Meer vrienden en zelfvertrouwen
Ik zat hiervoor op een speciale school, de overstap was wennen. De groepen zijn hier veel groter. Toen ik voor het eerst bij de gymles was en daar wel tachtig leerlingen zag, schrok ik wel even. Maar ik ging me niet klein maken. Uiteindelijk valt het wel mee en voel je je gewoon op je gemak. Het is fijn om bij kinderen met TOS in de klas te zitten, maar ook vrienden te hebben op het regulier. Ik heb een goede band met iemand gekregen. Hij helpt me ook anderen te begrijpen, is een beetje mijn tolk soms.
Bij een speciale school is de klas klein: zes kinderen. Bij de praktijklessen zit ik nu wel met dertig kinderen in de klas. Aan het begin kwam iemand van Kentalis kijken of het goed ging, nu hoeft dat niet meer. Ik heb op deze school veel zelfvertrouwen van gekregen. De kinderen hier zijn blij dat ze mij hebben en ik ben blij dat ik hun heb. Samen staan we sterk.

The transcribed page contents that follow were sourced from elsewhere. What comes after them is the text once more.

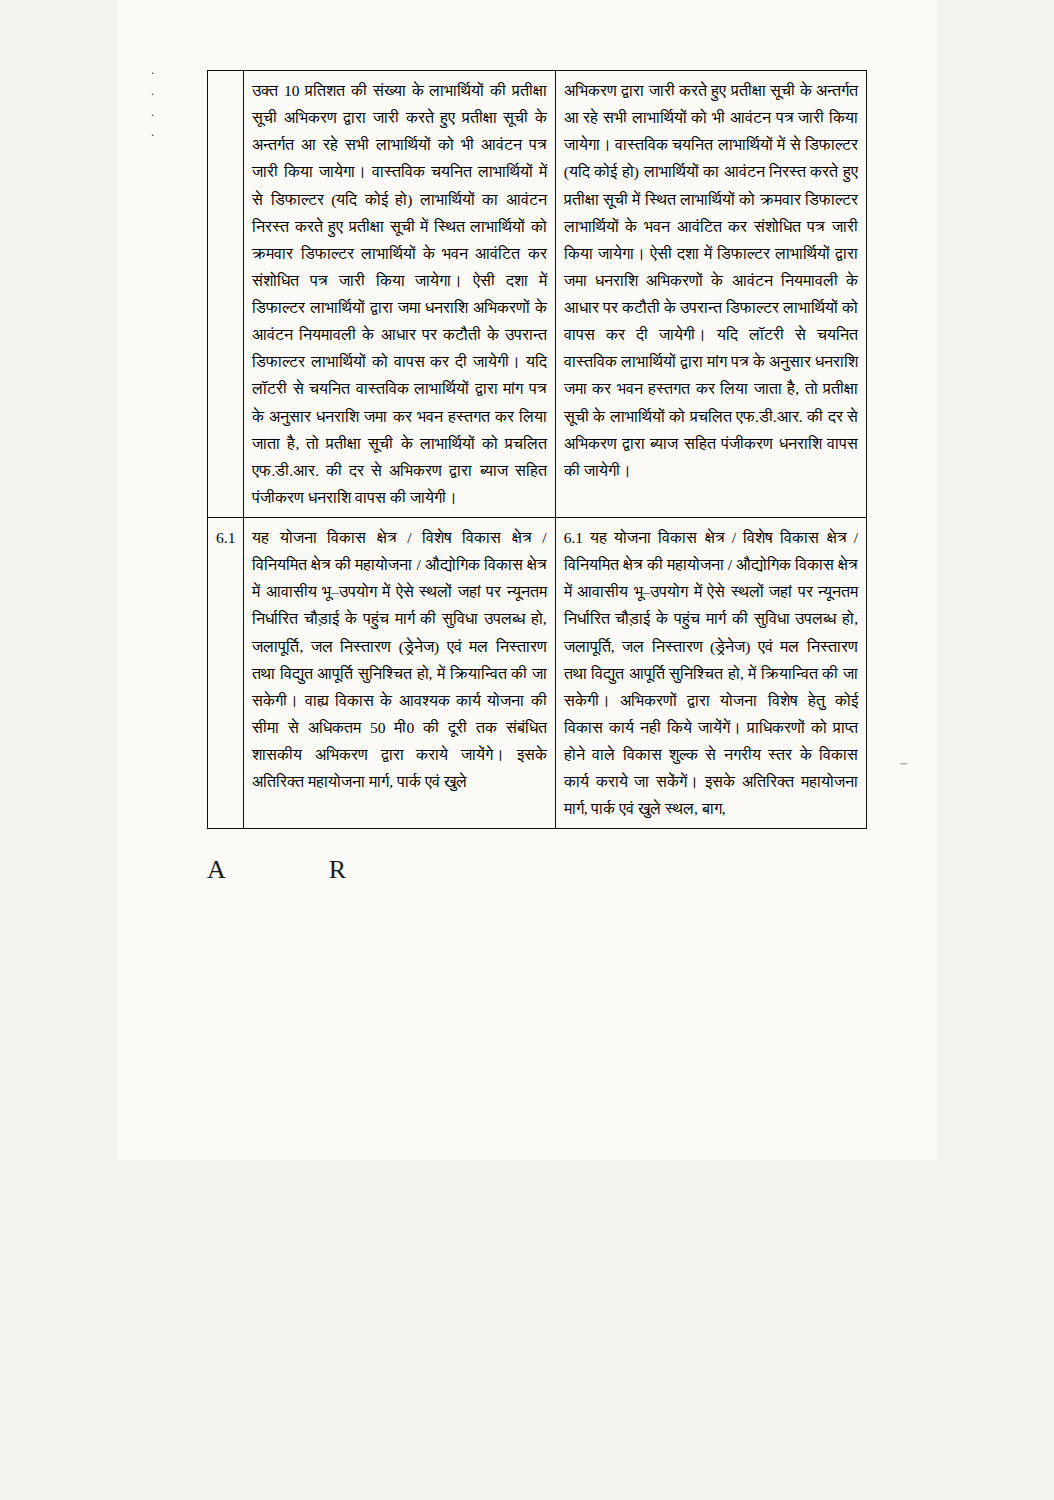.
.
.
.
| | उक्त 10 प्रतिशत की संख्या के लाभार्थियों की प्रतीक्षा सूची अभिकरण द्वारा जारी करते हुए प्रतीक्षा सूची के अन्तर्गत आ रहे सभी लाभार्थियों को भी आवंटन पत्र जारी किया जायेगा। वास्तविक चयनित लाभार्थियों में से डिफाल्टर (यदि कोई हो) लाभार्थियों का आवंटन निरस्त करते हुए प्रतीक्षा सूची में स्थित लाभार्थियों को क्रमवार डिफाल्टर लाभार्थियों के भवन आवंटित कर संशोधित पत्र जारी किया जायेगा। ऐसी दशा में डिफाल्टर लाभार्थियों द्वारा जमा धनराशि अभिकरणों के आवंटन नियमावली के आधार पर कटौती के उपरान्त डिफाल्टर लाभार्थियों को वापस कर दी जायेगी। यदि लॉटरी से चयनित वास्तविक लाभार्थियों द्वारा मांग पत्र के अनुसार धनराशि जमा कर भवन हस्तगत कर लिया जाता है, तो प्रतीक्षा सूची के लाभार्थियों को प्रचलित एफ.डी.आर. की दर से अभिकरण द्वारा ब्याज सहित पंजीकरण धनराशि वापस की जायेगी। | अभिकरण द्वारा जारी करते हुए प्रतीक्षा सूची के अन्तर्गत आ रहे सभी लाभार्थियों को भी आवंटन पत्र जारी किया जायेगा। वास्तविक चयनित लाभार्थियों में से डिफाल्टर (यदि कोई हो) लाभार्थियों का आवंटन निरस्त करते हुए प्रतीक्षा सूची में स्थित लाभार्थियों को क्रमवार डिफाल्टर लाभार्थियों के भवन आवंटित कर संशोधित पत्र जारी किया जायेगा। ऐसी दशा में डिफाल्टर लाभार्थियों द्वारा जमा धनराशि अभिकरणों के आवंटन नियमावली के आधार पर कटौती के उपरान्त डिफाल्टर लाभार्थियों को वापस कर दी जायेगी। यदि लॉटरी से चयनित वास्तविक लाभार्थियों द्वारा मांग पत्र के अनुसार धनराशि जमा कर भवन हस्तगत कर लिया जाता है, तो प्रतीक्षा सूची के लाभार्थियों को प्रचलित एफ.डी.आर. की दर से अभिकरण द्वारा ब्याज सहित पंजीकरण धनराशि वापस की जायेगी। |
| 6.1 | यह योजना विकास क्षेत्र / विशेष विकास क्षेत्र / विनियमित क्षेत्र की महायोजना / औद्योगिक विकास क्षेत्र में आवासीय भू–उपयोग में ऐसे स्थलों जहां पर न्यूनतम निर्धारित चौड़ाई के पहुंच मार्ग की सुविधा उपलब्ध हो, जलापूर्ति, जल निस्तारण (ड्रेनेज) एवं मल निस्तारण तथा विद्युत आपूर्ति सुनिश्चित हो, में क्रियान्वित की जा सकेगी। वाह्य विकास के आवश्यक कार्य योजना की सीमा से अधिकतम 50 मी0 की दूरी तक संबंधित शासकीय अभिकरण द्वारा कराये जायेंगे। इसके अतिरिक्त महायोजना मार्ग, पार्क एवं खुले | 6.1 यह योजना विकास क्षेत्र / विशेष विकास क्षेत्र / विनियमित क्षेत्र की महायोजना / औद्योगिक विकास क्षेत्र में आवासीय भू–उपयोग में ऐसे स्थलों जहां पर न्यूनतम निर्धारित चौड़ाई के पहुंच मार्ग की सुविधा उपलब्ध हो, जलापूर्ति, जल निस्तारण (ड्रेनेज) एवं मल निस्तारण तथा विद्युत आपूर्ति सुनिश्चित हो, में क्रियान्वित की जा सकेगी। अभिकरणों द्वारा योजना विशेष हेतु कोई विकास कार्य नही किये जायेंगें। प्राधिकरणों को प्राप्त होने वाले विकास शुल्क से नगरीय स्तर के विकास कार्य कराये जा सकेंगें। इसके अतिरिक्त महायोजना मार्ग, पार्क एवं खुले स्थल, बाग, |
A R
।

En het is fijn om vrienden te hebben bij mijn eigen beroepsgroep.
Leren van elkaar
Soms vind ik het irritant dat ik TOS heb, bijvoorbeeld als ik niet uit mijn woorden kom of iets vijf keer moet vertellen. Ik vind het dan kak dat ik het niet goed uitleg. Maar je kan er niets aan doen als je TOS hebt. Dat leren de kinderen van het regulier omdat wij er zijn. Iedereen moet gerespecteerd worden. En iemand pesten omdat hij taal moeilijk vindt, moet je niet doen. Misschien is hij slecht in taal, maar knettergoed in wiskunde. Iedereen is een mens!”
Ik leer van de kinderen van het regulier dat je moet praten over je gevoel, dat vinden kinderen met TOS vaak moeilijk. En dat ik niet heel lange zinnen moet maken. Dan begrijpen ze mij niet. Dankzij deze school kan ik ook rustig de overstap maken naar meer regulier onderwijs. Nu doe ik bbl, maar ik wil graag kader gaan doen. Ik denk dat ik dat kan. Ik heb veel uitdagingen gehad, maar ik ben een doorzetter en ik ben ook al ver gekomen.”